Goal -
Rewrite all of the data below, changing "readable" to "legible" wherever it appears and leaving everything else unchanged. Leave the pictures out of your version.
◆ ◆ ◆ ◆ ◆ ◆ ◆
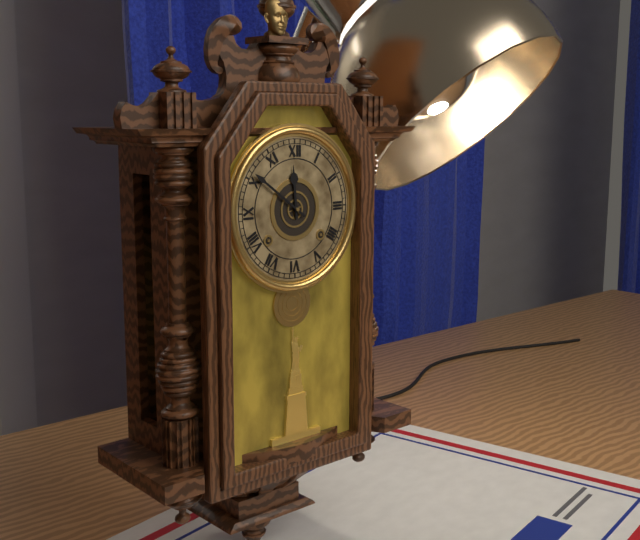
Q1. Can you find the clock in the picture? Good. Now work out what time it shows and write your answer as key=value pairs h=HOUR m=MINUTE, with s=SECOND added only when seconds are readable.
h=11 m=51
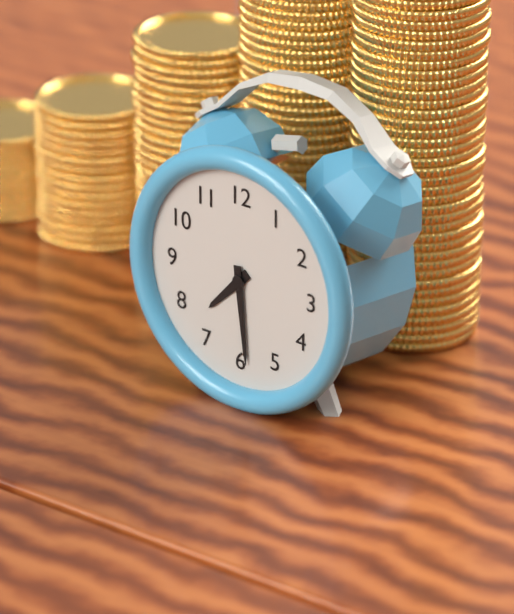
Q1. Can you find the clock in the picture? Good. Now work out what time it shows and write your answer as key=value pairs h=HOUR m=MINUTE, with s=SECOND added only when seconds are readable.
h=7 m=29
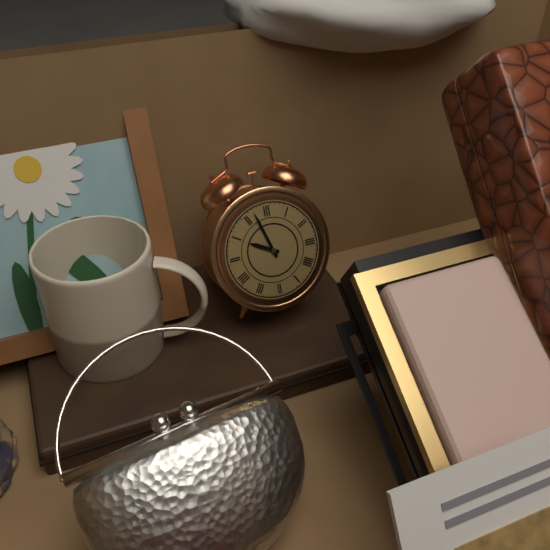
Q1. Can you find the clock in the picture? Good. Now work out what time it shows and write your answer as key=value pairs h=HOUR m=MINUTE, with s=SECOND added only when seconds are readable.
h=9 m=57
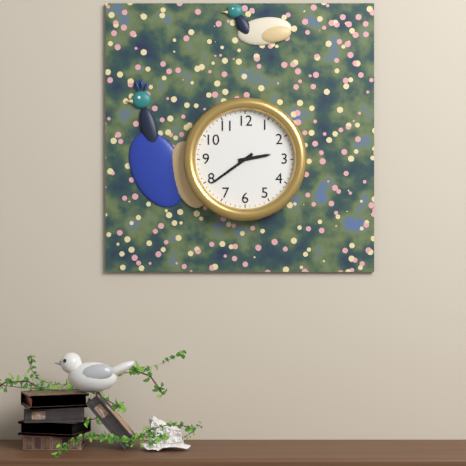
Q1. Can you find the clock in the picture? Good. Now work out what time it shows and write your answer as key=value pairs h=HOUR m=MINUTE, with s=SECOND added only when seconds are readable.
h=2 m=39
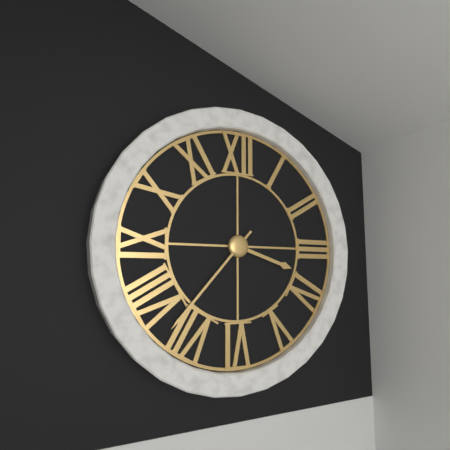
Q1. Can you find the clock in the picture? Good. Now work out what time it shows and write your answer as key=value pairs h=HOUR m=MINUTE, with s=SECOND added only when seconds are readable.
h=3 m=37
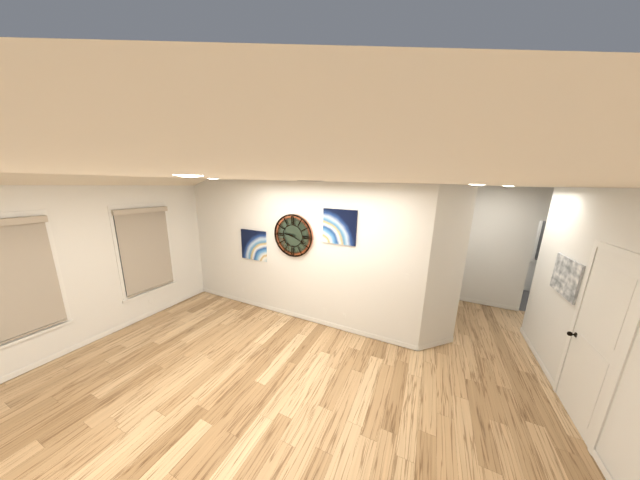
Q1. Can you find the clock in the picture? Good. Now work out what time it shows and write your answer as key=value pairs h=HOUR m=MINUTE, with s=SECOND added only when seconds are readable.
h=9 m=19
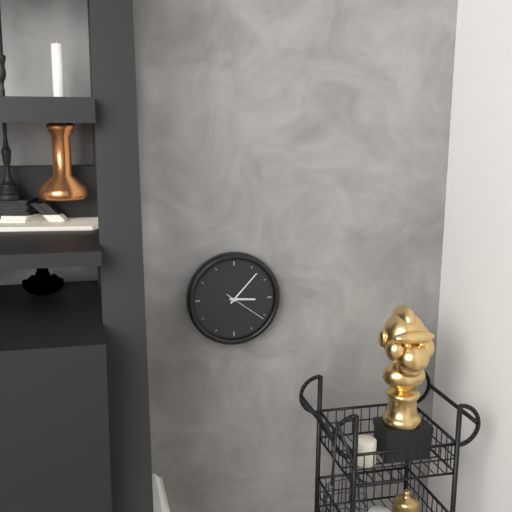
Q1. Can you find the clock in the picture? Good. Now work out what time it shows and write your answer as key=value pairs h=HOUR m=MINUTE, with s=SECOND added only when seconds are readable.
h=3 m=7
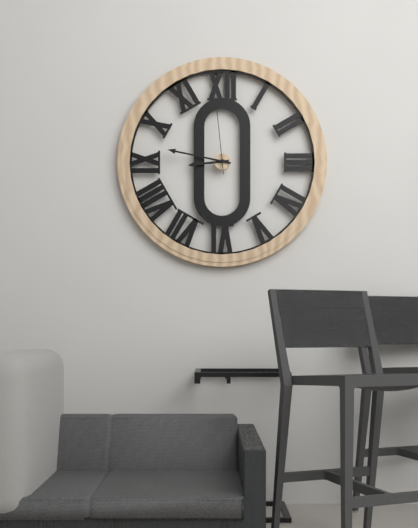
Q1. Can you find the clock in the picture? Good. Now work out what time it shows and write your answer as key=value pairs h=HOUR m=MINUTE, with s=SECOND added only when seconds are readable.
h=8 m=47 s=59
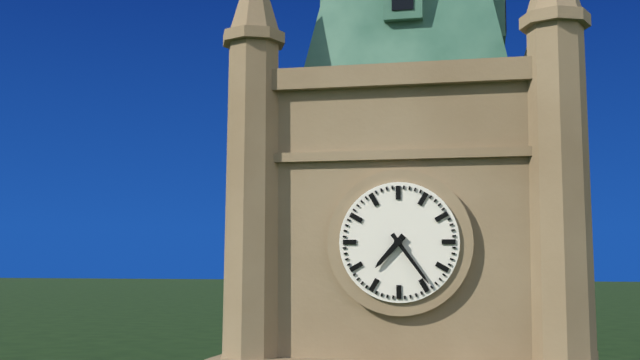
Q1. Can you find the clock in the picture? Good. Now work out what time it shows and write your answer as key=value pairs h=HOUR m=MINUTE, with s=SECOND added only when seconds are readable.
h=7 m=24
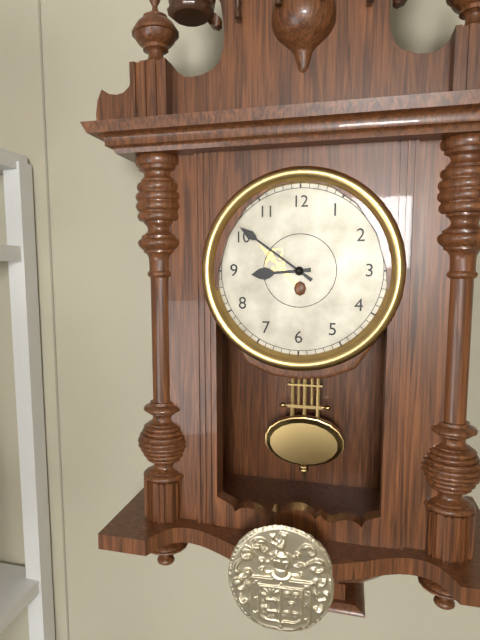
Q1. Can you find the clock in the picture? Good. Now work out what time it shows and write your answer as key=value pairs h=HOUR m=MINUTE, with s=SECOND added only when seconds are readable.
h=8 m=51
◆ ◆ ◆ ◆ ◆ ◆ ◆
Solution for this problem -
Q1. Can you find the clock in the picture? Good. Now work out what time it shows and write your answer as key=value pairs h=HOUR m=MINUTE, with s=SECOND added only when seconds are legible.
h=11 m=51
Q1. Can you find the clock in the picture? Good. Now work out what time it shows and write your answer as key=value pairs h=HOUR m=MINUTE, with s=SECOND added only when seconds are legible.
h=7 m=29
Q1. Can you find the clock in the picture? Good. Now work out what time it shows and write your answer as key=value pairs h=HOUR m=MINUTE, with s=SECOND added only when seconds are legible.
h=9 m=57
Q1. Can you find the clock in the picture? Good. Now work out what time it shows and write your answer as key=value pairs h=HOUR m=MINUTE, with s=SECOND added only when seconds are legible.
h=2 m=39
Q1. Can you find the clock in the picture? Good. Now work out what time it shows and write your answer as key=value pairs h=HOUR m=MINUTE, with s=SECOND added only when seconds are legible.
h=3 m=37
Q1. Can you find the clock in the picture? Good. Now work out what time it shows and write your answer as key=value pairs h=HOUR m=MINUTE, with s=SECOND added only when seconds are legible.
h=9 m=19
Q1. Can you find the clock in the picture? Good. Now work out what time it shows and write your answer as key=value pairs h=HOUR m=MINUTE, with s=SECOND added only when seconds are legible.
h=3 m=7
Q1. Can you find the clock in the picture? Good. Now work out what time it shows and write your answer as key=value pairs h=HOUR m=MINUTE, with s=SECOND added only when seconds are legible.
h=8 m=47 s=59
Q1. Can you find the clock in the picture? Good. Now work out what time it shows and write your answer as key=value pairs h=HOUR m=MINUTE, with s=SECOND added only when seconds are legible.
h=7 m=24
Q1. Can you find the clock in the picture? Good. Now work out what time it shows and write your answer as key=value pairs h=HOUR m=MINUTE, with s=SECOND added only when seconds are legible.
h=8 m=51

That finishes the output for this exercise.